We’ve all been there. After what seems like a century and a half of terrible OkCupid dates, almost-good Tinder connections and a couple of failed friends-with-benefits, you finally meet someone who seems like he’s not a completely terrible person. In fact, he seems like a pretty solidly decent human being. No, it’s more than that: he is amazing.
It starts innocently enough – you feel a spark and have the kind of first date that makes you want to write pages upon pages in your journal (or makes you wish you had a journal, because the cute way he remembered your drink order and opened the door for you seems like the type of thing you should be documenting). Then, before you know it, you start spending all your time together. You have someone to go to farmers markets with, dammit, and this is the most amazing feeling in the world. You have someone to eat brunch with. And regular lunch. And dinner. And late-night snacks. A few months fly by, and holy shit, when was the last time you hung out with your friends? Other than drinks you had a few months ago (time you spent gushing about this new guy) and the dinner party you hosted so your friend group could meet him, you haven’t spent any quality time with the people who knew you B.R. (Before Relationship.) You quickly realize that, wow, you’ve been kind of a bad friend.
Your friends, however, have not been late to notice. In fact, they knew this was going to happen. From the moment you said “we had an instant connection,” your bestie and your college friends and even your ex-coworkers that you occasionally have catch-up drinks with knew that they had lost you – at least for a little while. You were headed straight towards the exit door of your friendship towards the land of consistent – and meaningful – sex.
When you enter a relationship, it’s okay to kind of be a dick to your friends. It’s expected, even. If your friends are cool, they’ll get it. Sure, they might make fun of your gushy Facebook statuses behind your back, but if they’re really your friends, they do want you to be happy. It’s pretty common that when you meet someone you really, really like, they’ll probably see neither hide nor hair of you for at least one season. You’ll be busy – going to plays, meeting parents and doing other Pinterest-worthy things with your new person. Sundays that were once reserved for boozey brunches will now be spent in bed, cuddling and watching funny YouTubes with a guy your friends have only met once for drinks.
But eventually, you’ll realize that while you used to meet your girls for margaritas on a bi-weekly basis, you’ve now forgotten to respond to their last couple of texts. You’ve turned into the person you never thought you’d be: The Girl With A Boyfriend. Will your friends ever forgive you? Will you be welcomed back into the Ladies That Brunch?
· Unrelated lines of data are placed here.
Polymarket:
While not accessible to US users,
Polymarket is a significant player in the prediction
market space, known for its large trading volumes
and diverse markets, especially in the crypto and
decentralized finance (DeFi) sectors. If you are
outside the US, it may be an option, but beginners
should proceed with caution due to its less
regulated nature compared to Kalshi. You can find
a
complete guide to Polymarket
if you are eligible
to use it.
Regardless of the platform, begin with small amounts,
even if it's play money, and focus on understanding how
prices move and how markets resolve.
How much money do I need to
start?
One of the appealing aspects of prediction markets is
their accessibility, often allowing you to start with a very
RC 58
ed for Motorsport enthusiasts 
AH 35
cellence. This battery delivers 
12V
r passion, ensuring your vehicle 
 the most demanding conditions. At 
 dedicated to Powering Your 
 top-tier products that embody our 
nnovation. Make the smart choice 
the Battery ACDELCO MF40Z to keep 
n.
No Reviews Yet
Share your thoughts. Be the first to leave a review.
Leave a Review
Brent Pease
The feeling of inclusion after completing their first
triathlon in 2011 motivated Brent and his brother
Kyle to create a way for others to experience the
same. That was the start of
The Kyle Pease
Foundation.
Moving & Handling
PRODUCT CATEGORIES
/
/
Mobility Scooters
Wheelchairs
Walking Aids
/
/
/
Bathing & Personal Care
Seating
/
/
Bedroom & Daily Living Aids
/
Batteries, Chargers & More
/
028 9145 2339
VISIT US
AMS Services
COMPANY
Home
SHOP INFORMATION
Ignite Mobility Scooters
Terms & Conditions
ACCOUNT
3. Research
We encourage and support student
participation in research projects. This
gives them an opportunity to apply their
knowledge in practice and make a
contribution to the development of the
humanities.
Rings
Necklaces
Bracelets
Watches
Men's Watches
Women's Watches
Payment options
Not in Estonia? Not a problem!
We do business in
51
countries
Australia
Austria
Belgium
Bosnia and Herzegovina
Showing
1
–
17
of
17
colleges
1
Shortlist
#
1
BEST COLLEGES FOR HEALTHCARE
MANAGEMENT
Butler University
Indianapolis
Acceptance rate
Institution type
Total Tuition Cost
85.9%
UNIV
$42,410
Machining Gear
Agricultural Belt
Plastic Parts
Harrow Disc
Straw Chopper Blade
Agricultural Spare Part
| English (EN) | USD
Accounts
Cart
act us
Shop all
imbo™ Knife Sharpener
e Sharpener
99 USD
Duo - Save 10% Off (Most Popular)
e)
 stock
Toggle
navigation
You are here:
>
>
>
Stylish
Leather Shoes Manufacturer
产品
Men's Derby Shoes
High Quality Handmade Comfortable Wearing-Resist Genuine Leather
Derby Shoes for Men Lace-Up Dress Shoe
Can you find a good medium between being a girl who has someone meaningful in her bed but also has friends and a social life?
The good news is, you kind of have a pass. As long as your temporary Dicks-Before-Chicks phase hasn’t lasted too long (a good unit of measure is about six months), your friends should understand – no matter how many #MCM Instagrams you’ve already posted. Good friendships transcend the new relationship phase. Your best girls want you to be happy – but they want to be able to hang out with you, too. Everyone has their limits, though, and if you’re the girl that perpetually puts her guy before her gals, you will permanently lose friends. So once you come to the realization (hopefully sooner rather than later) that you need your ride-or-die friends, reach out. They should be there, welcoming you with open arms – and a good-natured joke about your coupled-up profile picture. Just make sure to acknowledge your bad behavior, buy a round a drinks, and promise not to get amnesia every time you enter a new relationship, and you should be good. At least until one of your friends has a good Tinder date. Then the roles will be reversed and it’ll be your turn to remember what it’s like to be young, in love and kind of an asshole to your friends.